Press Freedom Through The Lens of 19th-Century Mexico

Thuy-Linh Dang, Staff Writer

Dr. Corinna Zeltsman, Assistant Professor for the History Department, shared the work from her current book project, “Ink Under the Fingernails: Printing Politics in the 19th -Century Mexico” during the latest Robert I. Strozier Faculty Lecture. The lecture was on Nov. 15 in the Ogeechee Theater.

Her topic was “Rethinking Press Freedom and the Politics of Information: Lessons from 19th-Century Mexico.”

The lecture was organized by Dr. Lisa Dusenberry of the Writing and Linguistics Department.

Dr. Corinna Zeltsman answering questions at the end of her lecture. Photo by Madison Watkins.

In her lecture, Zeltsman focused on a revolution that abolished the Mexican

Inquisition and inaugurated freedom of the press in 1820.

Zeltsman explored the debates that follow this legal transformation.

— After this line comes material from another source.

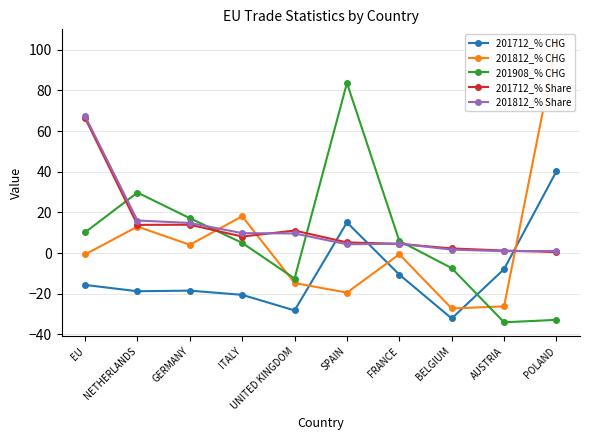

What is the difference between the second highest and minimum values in the 201712_% Share series?

13.4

In exploring these lively debates, Zeltsman addressed how these debates surrounded the printers that had control over the access to Mexico’s printing presses and how these printers became gatekeepers to the emerging world of free expression.

The next Robert I. Strozier Faculty Lecture will be held by Dr. Marcus Mitchell from the Writing and Linguistics department. He will discuss Physicality, Femininity, and Illustrations of Muscular Women in Victorian Periodicals.

The lecture will be at 12:15 p.m. on Jan. 24 in the Ogeechee Theater.